Keeping the Faith
There are different ways to conceptualize the 613 mitzvoth in Judaism. One such way, is to divide the mitzvoth between the mitzvoth between G-d and a human being, and the mitzvoth between one human being and another.
An example of a mitzvah between an individual and G-d is the obligation to pray thrice daily. An example of a mitzvah between one individual and another is tzedaka. Another way to analytically divide the 613 mitzvoth is between the do’s and the don’ts, between the active and passive mitzvoth. An active mitzvah would be to eat matzah on the Seder night. A passive mitzvah would be to refrain from consuming non-kosher food.
Lastly, there is also the distinction between the mitzvoth that the Torah calls “mishpatim,” and the mitzvoth that the Torah calls “hukim.” Mishpatim are universal laws such as “don’t murder,” which every civilized society endorses. “Hukim” are uniquely Jewish mitzvoth, such as keeping kosher, refraining from eating chametz on Passover or fasting on Yom Kippur.
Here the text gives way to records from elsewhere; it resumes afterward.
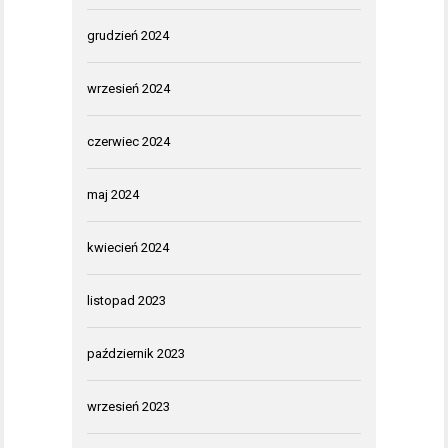
grudzień 2024
wrzesień 2024
czerwiec 2024
maj 2024
kwiecień 2024
listopad 2023
październik 2023
wrzesień 2023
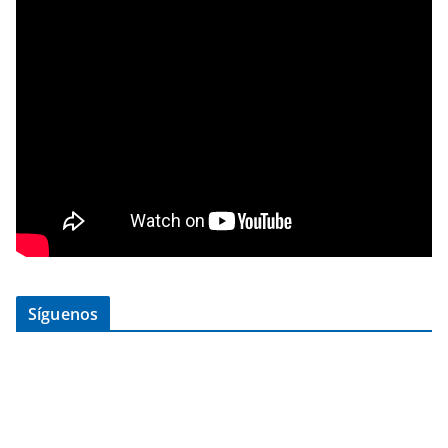
Síguenos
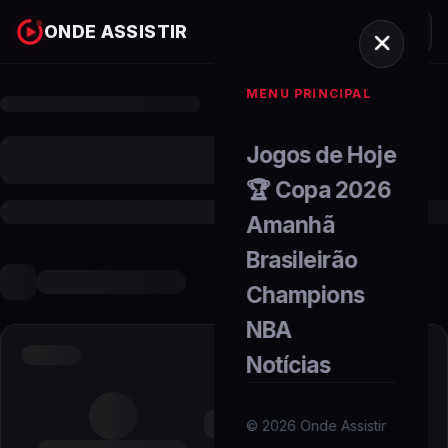
ONDE ASSISTIR
MENU PRINCIPAL
Jogos de Hoje
🏆 Copa 2026
Amanhã
Brasileirão
Champions
NBA
Notícias
©
2026
Onde Assistir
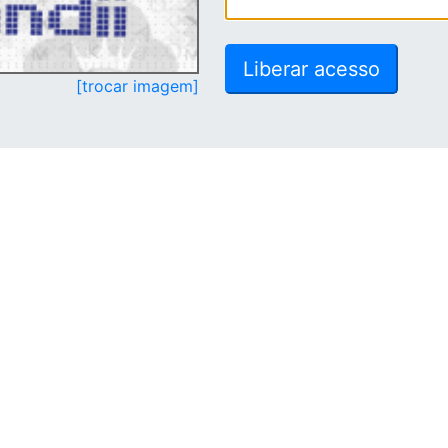
[trocar imagem]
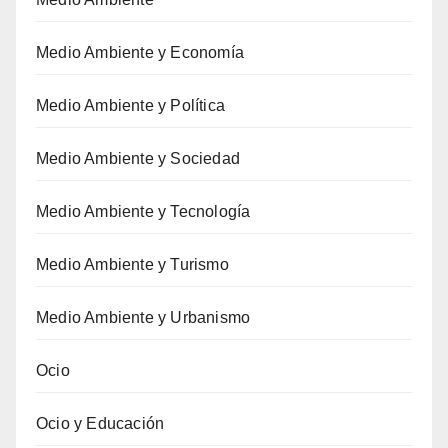
Medio Ambiente y Economía
Medio Ambiente y Política
Medio Ambiente y Sociedad
Medio Ambiente y Tecnología
Medio Ambiente y Turismo
Medio Ambiente y Urbanismo
Ocio
Ocio y Educación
Our parashah is called “Behukotay” and states in its opening verse that should we follow the “hukim,” the uniquely Jewish mitzvoth, then we will thrive as a nation. This statement is pertinent to the greatest spiritual challenge of our people today – how to ensure inter-generational Jewish continuity to our descendants. Here the Torah gives us the answer. Families and individuals who engage in distinctly Jewish practices, who celebrate Shabbat weekly, who keep a kosher home, who celebrate the Jewish holidays, who pray together, augment by far the prospect of their children opting to raise a Jewish family in the future, then families and individuals for whom Judaism is but an ethnic and cultural gastronomic folklore, coupled with universal ethics and nostalgia for the old country and “the good old days.” Want to increase the chance that your children’s children remain Jewish? Then do Jewish! That’s the imperative tacit implication of our parasha’s opening verse.